* _CHECK YOUR UNDERSTANDING_:
1) List each distinct username that heads a post in the forum thread about parking overnight near Calais.
2) In the forum thread about parking overnight near Calais, what is the aire at Calais supposed to cost per night?

* _GIVEN TEXT_:
▼▼▼
# overnight calais



## coolair (Sep 5, 2006)

Hi i'm getting a late ferry to calais on the 17th january does any one 
know of a place to park up for a night sleep before i continue my journey
into belgium.


keith.


----------



## sprokit (May 1, 2005)

> Keith wrote:
> Hi i'm getting a late ferry to calais on the 17th january does any one know of a place to park up for a night sleep before i continue my journey into belgium.


Hi Keith
There's the 'aire' at Calais alongside the ferry terminal - but means driving into Calais to get to it - http://tinyurl.com/wdg43 - or as it's on the way to Belgium - the Auchan car park at Dunkerque - http://tinyurl.com/yle6rv - I've used both.

The 'aire' at Calais is supposed to be 6 euro per night, but I've just come back from a visit and parked there twice (out and home) and not been charged.

There's a height barrier at the Dunkerque Auchan - ignore it, it's only on the 'in' side of the road - drive on the 'wrong' side and bypass it. It's also a handy place to get your bits and pieces and fuel up in the morning.

Have fun and enjoy yourself.

Keith S


----------



## Texas (May 9, 2005)

Hello Keith, when you get off the ferry on the French side you will pass a huge car park on your left (it is where the ticket portacabins are) turn in and park up...you will see a lot of other motorhome/campervans doing the same thing. There are plenty of spaces, very secure, and ideal for a short stop-over, it is patrolled 24 hrs a day. We stay here every time time we go to France. Enjoy your holiday. 

Texas


----------



## CLS (Jul 25, 2005)

I spent a night at the Calais site at the end of November and was,nt charged for it, was told by another motorhomer that they only come round and charge when it,s in season. You can still empty your waste and tiolet there and take on water but the tiolets and showers are closed up. Only a 10 minute stroll into Calais itself plenty of places to eat and drink there...... :lol: 

Cheers Mark


----------



## coolair (Sep 5, 2006)

cheers guys i will look to see whats the best option for me.

keith.


----------



## coolair (Sep 5, 2006)

Hi keith is the place at auchan just the car park for the hyper market

cheers keith


----------
▲▲▲
* _MATERIAL SHOWN_:
▼▼▼
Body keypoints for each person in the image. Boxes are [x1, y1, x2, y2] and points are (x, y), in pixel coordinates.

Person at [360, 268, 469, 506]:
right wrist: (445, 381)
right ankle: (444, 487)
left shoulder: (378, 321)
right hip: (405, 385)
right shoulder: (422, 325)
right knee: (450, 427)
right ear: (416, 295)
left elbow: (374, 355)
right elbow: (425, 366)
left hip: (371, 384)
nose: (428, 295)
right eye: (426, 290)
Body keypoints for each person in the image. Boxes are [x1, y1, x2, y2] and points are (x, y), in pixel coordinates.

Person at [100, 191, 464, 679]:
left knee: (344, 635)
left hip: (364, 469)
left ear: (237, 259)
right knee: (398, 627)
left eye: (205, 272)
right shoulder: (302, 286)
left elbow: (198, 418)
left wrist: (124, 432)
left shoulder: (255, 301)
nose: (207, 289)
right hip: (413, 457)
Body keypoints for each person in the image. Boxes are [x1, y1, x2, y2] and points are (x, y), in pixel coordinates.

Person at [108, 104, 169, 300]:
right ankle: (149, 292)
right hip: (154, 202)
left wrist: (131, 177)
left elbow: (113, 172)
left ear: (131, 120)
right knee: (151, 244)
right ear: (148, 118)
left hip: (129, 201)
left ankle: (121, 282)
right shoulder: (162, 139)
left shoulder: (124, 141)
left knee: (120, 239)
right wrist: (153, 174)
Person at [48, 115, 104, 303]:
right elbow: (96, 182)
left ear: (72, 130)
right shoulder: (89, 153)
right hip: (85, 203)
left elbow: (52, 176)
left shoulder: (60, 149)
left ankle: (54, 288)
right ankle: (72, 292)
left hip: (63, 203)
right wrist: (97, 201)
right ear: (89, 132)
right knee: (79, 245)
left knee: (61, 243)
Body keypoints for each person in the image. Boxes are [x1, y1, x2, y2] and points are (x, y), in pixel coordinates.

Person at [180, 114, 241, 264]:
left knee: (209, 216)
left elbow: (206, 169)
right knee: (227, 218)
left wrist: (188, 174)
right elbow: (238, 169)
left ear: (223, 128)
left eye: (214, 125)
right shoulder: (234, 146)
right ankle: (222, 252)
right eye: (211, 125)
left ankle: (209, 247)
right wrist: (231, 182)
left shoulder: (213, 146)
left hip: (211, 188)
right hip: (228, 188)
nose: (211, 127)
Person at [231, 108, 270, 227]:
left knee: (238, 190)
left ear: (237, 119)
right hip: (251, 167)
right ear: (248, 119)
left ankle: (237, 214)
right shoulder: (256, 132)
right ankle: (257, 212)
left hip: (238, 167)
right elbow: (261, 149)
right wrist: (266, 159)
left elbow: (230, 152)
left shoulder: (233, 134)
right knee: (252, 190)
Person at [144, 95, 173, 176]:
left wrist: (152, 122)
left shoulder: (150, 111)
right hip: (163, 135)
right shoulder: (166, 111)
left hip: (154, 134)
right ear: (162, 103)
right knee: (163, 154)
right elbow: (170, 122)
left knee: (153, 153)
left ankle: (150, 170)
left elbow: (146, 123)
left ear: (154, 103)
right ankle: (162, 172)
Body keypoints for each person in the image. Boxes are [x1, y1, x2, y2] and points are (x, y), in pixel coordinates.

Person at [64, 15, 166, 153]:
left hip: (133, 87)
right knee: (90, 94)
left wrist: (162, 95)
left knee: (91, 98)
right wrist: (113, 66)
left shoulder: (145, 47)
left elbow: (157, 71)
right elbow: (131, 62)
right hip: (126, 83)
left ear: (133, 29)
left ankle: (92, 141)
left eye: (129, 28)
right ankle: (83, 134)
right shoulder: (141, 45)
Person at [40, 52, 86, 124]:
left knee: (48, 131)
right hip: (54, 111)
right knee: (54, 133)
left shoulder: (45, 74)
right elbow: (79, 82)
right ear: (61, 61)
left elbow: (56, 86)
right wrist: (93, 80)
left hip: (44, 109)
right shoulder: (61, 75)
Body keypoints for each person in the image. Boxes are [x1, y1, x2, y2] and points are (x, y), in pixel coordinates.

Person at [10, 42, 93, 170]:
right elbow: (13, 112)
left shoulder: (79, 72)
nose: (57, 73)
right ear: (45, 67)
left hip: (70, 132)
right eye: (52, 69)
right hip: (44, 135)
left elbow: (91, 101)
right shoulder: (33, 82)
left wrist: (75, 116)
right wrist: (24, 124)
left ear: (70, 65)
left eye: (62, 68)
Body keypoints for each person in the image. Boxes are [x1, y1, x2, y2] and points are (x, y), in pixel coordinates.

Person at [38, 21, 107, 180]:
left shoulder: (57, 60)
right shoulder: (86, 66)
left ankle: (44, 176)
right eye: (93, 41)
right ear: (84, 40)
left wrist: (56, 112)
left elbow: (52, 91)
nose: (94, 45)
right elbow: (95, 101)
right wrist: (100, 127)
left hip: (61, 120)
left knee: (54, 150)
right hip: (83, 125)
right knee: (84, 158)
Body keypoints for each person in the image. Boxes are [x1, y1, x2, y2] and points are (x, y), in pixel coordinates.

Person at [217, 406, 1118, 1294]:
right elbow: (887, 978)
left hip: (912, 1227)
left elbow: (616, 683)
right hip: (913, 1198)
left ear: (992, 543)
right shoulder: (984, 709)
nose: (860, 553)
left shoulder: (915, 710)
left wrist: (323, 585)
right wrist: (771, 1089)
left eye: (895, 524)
▲▲▲
* _ANSWERS TO THE EXERCISES_:
1) coolair, sprokit, Texas, CLS

2) 6 euros per night.